WHAT TO WORK ON:
Each line of the listing below that includes "livro" should be reported.

DATA EXCERPTS:
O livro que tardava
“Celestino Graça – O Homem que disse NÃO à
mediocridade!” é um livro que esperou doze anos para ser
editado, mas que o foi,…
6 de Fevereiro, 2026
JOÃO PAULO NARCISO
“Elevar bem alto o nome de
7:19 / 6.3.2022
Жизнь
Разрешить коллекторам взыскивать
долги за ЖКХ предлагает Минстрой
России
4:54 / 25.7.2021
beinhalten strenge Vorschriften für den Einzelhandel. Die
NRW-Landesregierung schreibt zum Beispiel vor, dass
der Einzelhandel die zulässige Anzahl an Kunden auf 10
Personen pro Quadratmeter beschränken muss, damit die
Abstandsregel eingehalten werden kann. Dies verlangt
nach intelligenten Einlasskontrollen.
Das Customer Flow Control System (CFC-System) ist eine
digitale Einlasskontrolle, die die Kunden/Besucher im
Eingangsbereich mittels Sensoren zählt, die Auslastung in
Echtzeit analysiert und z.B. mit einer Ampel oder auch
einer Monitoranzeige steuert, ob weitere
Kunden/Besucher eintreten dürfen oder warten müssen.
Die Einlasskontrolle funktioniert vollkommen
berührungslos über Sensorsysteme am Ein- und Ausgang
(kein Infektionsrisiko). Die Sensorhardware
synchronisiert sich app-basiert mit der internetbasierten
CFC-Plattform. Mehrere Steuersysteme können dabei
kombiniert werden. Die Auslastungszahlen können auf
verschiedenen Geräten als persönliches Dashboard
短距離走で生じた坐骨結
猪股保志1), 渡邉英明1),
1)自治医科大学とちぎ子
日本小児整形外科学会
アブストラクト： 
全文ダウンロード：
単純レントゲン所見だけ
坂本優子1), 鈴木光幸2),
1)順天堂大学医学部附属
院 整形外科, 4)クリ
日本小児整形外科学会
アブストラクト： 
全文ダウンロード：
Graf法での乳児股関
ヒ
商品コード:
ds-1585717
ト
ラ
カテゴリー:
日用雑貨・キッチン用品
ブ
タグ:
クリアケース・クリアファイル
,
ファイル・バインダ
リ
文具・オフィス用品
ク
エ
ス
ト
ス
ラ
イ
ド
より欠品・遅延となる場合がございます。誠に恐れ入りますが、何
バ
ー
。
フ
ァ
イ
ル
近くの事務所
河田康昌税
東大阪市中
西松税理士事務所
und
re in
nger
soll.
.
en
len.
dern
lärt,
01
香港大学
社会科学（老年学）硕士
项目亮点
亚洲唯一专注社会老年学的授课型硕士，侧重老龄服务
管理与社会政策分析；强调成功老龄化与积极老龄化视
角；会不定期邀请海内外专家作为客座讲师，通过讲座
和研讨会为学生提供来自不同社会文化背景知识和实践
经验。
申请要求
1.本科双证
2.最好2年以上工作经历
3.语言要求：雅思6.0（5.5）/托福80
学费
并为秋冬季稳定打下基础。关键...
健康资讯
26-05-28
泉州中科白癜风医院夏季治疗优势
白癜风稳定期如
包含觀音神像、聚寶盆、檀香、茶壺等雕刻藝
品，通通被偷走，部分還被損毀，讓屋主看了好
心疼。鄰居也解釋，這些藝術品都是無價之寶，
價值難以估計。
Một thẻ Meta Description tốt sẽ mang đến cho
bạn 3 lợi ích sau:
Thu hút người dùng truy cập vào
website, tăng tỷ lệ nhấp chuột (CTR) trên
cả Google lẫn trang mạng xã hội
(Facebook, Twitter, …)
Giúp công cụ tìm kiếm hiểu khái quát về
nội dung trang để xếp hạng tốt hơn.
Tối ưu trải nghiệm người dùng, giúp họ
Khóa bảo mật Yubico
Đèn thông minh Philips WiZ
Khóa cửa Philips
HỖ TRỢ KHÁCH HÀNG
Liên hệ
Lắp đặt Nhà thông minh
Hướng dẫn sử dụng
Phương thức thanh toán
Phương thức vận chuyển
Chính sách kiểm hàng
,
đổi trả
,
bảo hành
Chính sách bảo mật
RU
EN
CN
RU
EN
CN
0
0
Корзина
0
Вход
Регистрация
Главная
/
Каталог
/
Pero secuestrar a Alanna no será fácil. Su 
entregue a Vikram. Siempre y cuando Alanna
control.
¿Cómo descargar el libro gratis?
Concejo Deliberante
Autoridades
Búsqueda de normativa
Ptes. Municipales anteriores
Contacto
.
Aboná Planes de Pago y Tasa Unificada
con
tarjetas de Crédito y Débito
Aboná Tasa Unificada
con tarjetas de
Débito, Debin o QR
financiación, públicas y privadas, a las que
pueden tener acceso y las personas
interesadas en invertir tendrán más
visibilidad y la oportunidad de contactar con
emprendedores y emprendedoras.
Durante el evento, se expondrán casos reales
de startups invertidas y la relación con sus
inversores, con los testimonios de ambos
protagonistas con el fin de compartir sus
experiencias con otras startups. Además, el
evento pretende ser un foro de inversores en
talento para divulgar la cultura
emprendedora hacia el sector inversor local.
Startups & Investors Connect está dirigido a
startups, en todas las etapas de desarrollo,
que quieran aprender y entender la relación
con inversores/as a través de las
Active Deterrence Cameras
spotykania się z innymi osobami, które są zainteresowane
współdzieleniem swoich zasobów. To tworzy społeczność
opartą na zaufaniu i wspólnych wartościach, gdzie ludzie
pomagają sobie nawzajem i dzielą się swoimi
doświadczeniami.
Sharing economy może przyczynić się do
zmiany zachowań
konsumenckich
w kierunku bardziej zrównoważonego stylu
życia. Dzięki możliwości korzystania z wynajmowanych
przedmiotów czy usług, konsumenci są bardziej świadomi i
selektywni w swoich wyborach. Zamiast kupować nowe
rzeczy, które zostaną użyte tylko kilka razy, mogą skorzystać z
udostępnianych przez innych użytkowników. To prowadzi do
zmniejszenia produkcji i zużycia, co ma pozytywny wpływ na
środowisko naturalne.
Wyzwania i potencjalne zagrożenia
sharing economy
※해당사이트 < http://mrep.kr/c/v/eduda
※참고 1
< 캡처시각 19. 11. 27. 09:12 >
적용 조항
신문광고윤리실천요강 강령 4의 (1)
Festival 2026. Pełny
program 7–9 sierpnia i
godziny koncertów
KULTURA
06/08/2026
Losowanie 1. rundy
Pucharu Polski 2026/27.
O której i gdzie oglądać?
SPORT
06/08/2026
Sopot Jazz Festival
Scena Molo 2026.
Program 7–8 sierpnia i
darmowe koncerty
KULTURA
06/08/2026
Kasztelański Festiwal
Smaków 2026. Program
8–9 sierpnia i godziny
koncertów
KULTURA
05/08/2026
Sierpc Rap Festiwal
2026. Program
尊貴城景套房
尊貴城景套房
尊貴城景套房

RESULT:
O livro que tardava
mediocridade!” é um livro que esperou doze anos para ser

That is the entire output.